(Material for this task Opens)

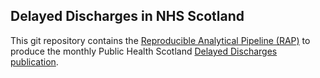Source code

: ## Delayed Discharges in NHS Scotland

This git repository contains the [Reproducible Analytical Pipeline (RAP)](https://www.isdscotland.org/About-ISD/Methodologies/_docs/Reproducible_Analytical_Pipelines_paper_v1.4.pdf) to produce the monthly Public Health Scotland [Delayed Discharges publication](https://beta.isdscotland.org/find-publications-and-data/health-and-social-care/delayed-discharges/delayed-discharges-in-nhsscotland-monthly/).
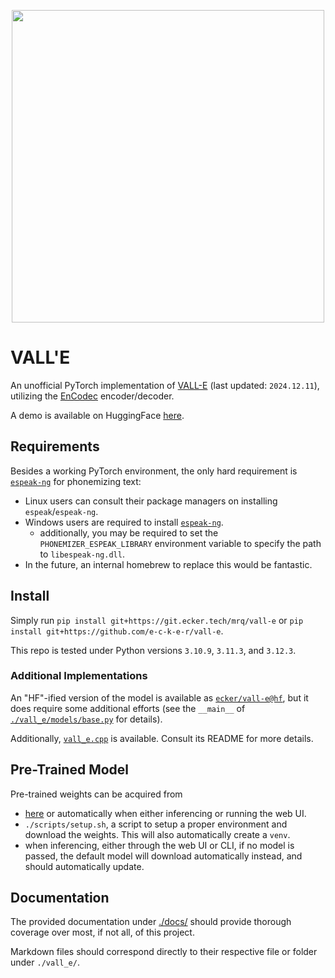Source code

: <p align="center">
<img src="./vall-e.png" width="500px"></img>
</p>

# VALL'E

An unofficial PyTorch implementation of [VALL-E](https://vall-e-demo.ecker.tech/) (last updated: `2024.12.11`), utilizing the [EnCodec](https://github.com/facebookresearch/encodec) encoder/decoder.

A demo is available on HuggingFace [here](https://huggingface.co/spaces/ecker/vall-e).

## Requirements

Besides a working PyTorch environment, the only hard requirement is [`espeak-ng`](https://github.com/espeak-ng/espeak-ng/) for phonemizing text:
- Linux users can consult their package managers on installing `espeak`/`espeak-ng`.
- Windows users are required to install [`espeak-ng`](https://github.com/espeak-ng/espeak-ng/releases/tag/1.51#Assets).
  + additionally, you may be required to set the `PHONEMIZER_ESPEAK_LIBRARY` environment variable to specify the path to `libespeak-ng.dll`.
- In the future, an internal homebrew to replace this would be fantastic.

## Install

Simply run `pip install git+https://git.ecker.tech/mrq/vall-e` or `pip install git+https://github.com/e-c-k-e-r/vall-e`.

This repo is tested under Python versions `3.10.9`, `3.11.3`, and `3.12.3`.

### Additional Implementations

An "HF"-ified version of the model is available as [`ecker/vall-e@hf`](https://huggingface.co/ecker/vall-e/tree/hf), but it does require some additional efforts (see the `__main__` of [`./vall_e/models/base.py`](./vall_e/models/base.py) for details).

Additionally, [`vall_e.cpp`](./vall_e.cpp/) is available. Consult its README for more details.

## Pre-Trained Model

Pre-trained weights can be acquired from
* [here](https://huggingface.co/ecker/vall-e) or automatically when either inferencing or running the web UI.
* `./scripts/setup.sh`, a script to setup a proper environment and download the weights. This will also automatically create a `venv`.
* when inferencing, either through the web UI or CLI, if no model is passed, the default model will download automatically instead, and should automatically update.

## Documentation

The provided documentation under [./docs/](./docs/) should provide thorough coverage over most, if not all, of this project.

Markdown files should correspond directly to their respective file or folder under `./vall_e/`.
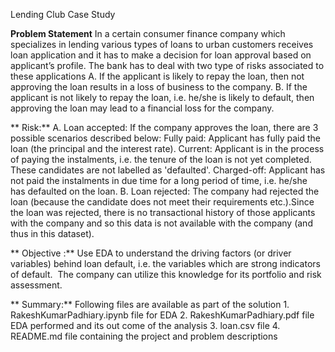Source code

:Lending Club Case Study

  **Problem Statement**
  	In a certain consumer finance company which specializes in lending various types of loans to urban customers receives loan application and it has to make a decision 	for loan approval based on applicant’s profile. 
	The bank has to deal with two type of risks associated to these applications 
   	A. If the applicant is likely to repay the loan, then not approving the loan results in a loss of business to the company.
        B. If the applicant is not likely to repay the loan, i.e. he/she is likely to default, then approving the loan may lead to a financial loss for the company.

 ** Risk:**
	A. Loan accepted: If the company approves the loan, there are 3 possible scenarios described below:
	Fully paid: Applicant has fully paid the loan (the principal and the interest rate).
	Current: Applicant is in the process of paying the instalments, i.e. the tenure of the loan is not yet completed. These candidates are not labelled as 'defaulted'.
	Charged-off: Applicant has not paid the instalments in due time for a long period of time, i.e. he/she has defaulted on the loan.
        B. Loan rejected: The company had rejected the loan (because the candidate does not meet their requirements etc.).Since the loan was rejected, there is no transactional           	history of those applicants with the company and so this data is not available   with the company (and thus in this dataset).

 ** Objective :** Use EDA to understand the driving factors (or driver variables) behind loan default, i.e. the variables which are strong indicators of default.  The company      	can utilize this knowledge for its portfolio and risk assessment.

**  Summary:**
       Following files are available as part of the solution
       1. RakeshKumarPadhiary.ipynb file for EDA
       2. RakeshKumarPadhiary.pdf file EDA performed and its out come of the analysis
       3. loan.csv file
       4. README.md file containing the project and problem descriptions
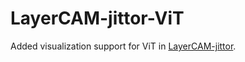 # LayerCAM-jittor-ViT
Added visualization support for ViT in [LayerCAM-jittor](https://github.com/PengtaoJiang/LayerCAM-jittor).
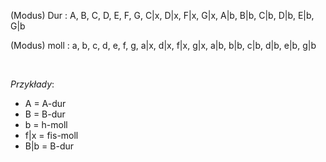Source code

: (Modus) Dur : A, B, C, D, E, F, G, C|x, D|x, F|x, G|x, A|b, B|b, C|b, D|b, E|b, G|b &nbsp;&nbsp;&nbsp;&nbsp;&nbsp;&nbsp;&nbsp; &nbsp;

(Modus) moll : a, b, c, d, e, f, g, a|x, d|x, f|x, g|x, a|b, b|b, c|b, d|b, e|b, g|b

&nbsp;

_Przykłady_:

- A = A-dur 
- B = B-dur 
- b = h-moll 
- f|x = fis-moll
- B|b = B-dur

(Material for this task Closes)

Exercise brief: Without the images, write out each line of the data verbatim.

Completed task:
Source code

: ## Delayed Discharges in NHS Scotland

This git repository contains the [Reproducible Analytical Pipeline (RAP)](https://www.isdscotland.org/About-ISD/Methodologies/_docs/Reproducible_Analytical_Pipelines_paper_v1.4.pdf) to produce the monthly Public Health Scotland [Delayed Discharges publication](https://beta.isdscotland.org/find-publications-and-data/health-and-social-care/delayed-discharges/delayed-discharges-in-nhsscotland-monthly/).
Source code

: <p align="center">
<img src="./vall-e.png" width="500px"></img>
</p>

# VALL'E

An unofficial PyTorch implementation of [VALL-E](https://vall-e-demo.ecker.tech/) (last updated: `2024.12.11`), utilizing the [EnCodec](https://github.com/facebookresearch/encodec) encoder/decoder.

A demo is available on HuggingFace [here](https://huggingface.co/spaces/ecker/vall-e).

## Requirements

Besides a working PyTorch environment, the only hard requirement is [`espeak-ng`](https://github.com/espeak-ng/espeak-ng/) for phonemizing text:
- Linux users can consult their package managers on installing `espeak`/`espeak-ng`.
- Windows users are required to install [`espeak-ng`](https://github.com/espeak-ng/espeak-ng/releases/tag/1.51#Assets).
  + additionally, you may be required to set the `PHONEMIZER_ESPEAK_LIBRARY` environment variable to specify the path to `libespeak-ng.dll`.
- In the future, an internal homebrew to replace this would be fantastic.

## Install

Simply run `pip install git+https://git.ecker.tech/mrq/vall-e` or `pip install git+https://github.com/e-c-k-e-r/vall-e`.

This repo is tested under Python versions `3.10.9`, `3.11.3`, and `3.12.3`.

### Additional Implementations

An "HF"-ified version of the model is available as [`ecker/vall-e@hf`](https://huggingface.co/ecker/vall-e/tree/hf), but it does require some additional efforts (see the `__main__` of [`./vall_e/models/base.py`](./vall_e/models/base.py) for details).

Additionally, [`vall_e.cpp`](./vall_e.cpp/) is available. Consult its README for more details.

## Pre-Trained Model

Pre-trained weights can be acquired from
* [here](https://huggingface.co/ecker/vall-e) or automatically when either inferencing or running the web UI.
* `./scripts/setup.sh`, a script to setup a proper environment and download the weights. This will also automatically create a `venv`.
* when inferencing, either through the web UI or CLI, if no model is passed, the default model will download automatically instead, and should automatically update.

## Documentation

The provided documentation under [./docs/](./docs/) should provide thorough coverage over most, if not all, of this project.

Markdown files should correspond directly to their respective file or folder under `./vall_e/`.
Source code

:Lending Club Case Study

  **Problem Statement**
  	In a certain consumer finance company which specializes in lending various types of loans to urban customers receives loan application and it has to make a decision 	for loan approval based on applicant’s profile. 
	The bank has to deal with two type of risks associated to these applications 
   	A. If the applicant is likely to repay the loan, then not approving the loan results in a loss of business to the company.
        B. If the applicant is not likely to repay the loan, i.e. he/she is likely to default, then approving the loan may lead to a financial loss for the company.

 ** Risk:**
	A. Loan accepted: If the company approves the loan, there are 3 possible scenarios described below:
	Fully paid: Applicant has fully paid the loan (the principal and the interest rate).
	Current: Applicant is in the process of paying the instalments, i.e. the tenure of the loan is not yet completed. These candidates are not labelled as 'defaulted'.
	Charged-off: Applicant has not paid the instalments in due time for a long period of time, i.e. he/she has defaulted on the loan.
        B. Loan rejected: The company had rejected the loan (because the candidate does not meet their requirements etc.).Since the loan was rejected, there is no transactional           	history of those applicants with the company and so this data is not available   with the company (and thus in this dataset).

 ** Objective :** Use EDA to understand the driving factors (or driver variables) behind loan default, i.e. the variables which are strong indicators of default.  The company      	can utilize this knowledge for its portfolio and risk assessment.

**  Summary:**
       Following files are available as part of the solution
       1. RakeshKumarPadhiary.ipynb file for EDA
       2. RakeshKumarPadhiary.pdf file EDA performed and its out come of the analysis
       3. loan.csv file
       4. README.md file containing the project and problem descriptions
 # LayerCAM-jittor-ViT
Added visualization support for ViT in [LayerCAM-jittor](https://github.com/PengtaoJiang/LayerCAM-jittor).
Source code

: (Modus) Dur : A, B, C, D, E, F, G, C|x, D|x, F|x, G|x, A|b, B|b, C|b, D|b, E|b, G|b &nbsp;&nbsp;&nbsp;&nbsp;&nbsp;&nbsp;&nbsp; &nbsp;

(Modus) moll : a, b, c, d, e, f, g, a|x, d|x, f|x, g|x, a|b, b|b, c|b, d|b, e|b, g|b

&nbsp;

_Przykłady_:

- A = A-dur 
- B = B-dur 
- b = h-moll 
- f|x = fis-moll
- B|b = B-dur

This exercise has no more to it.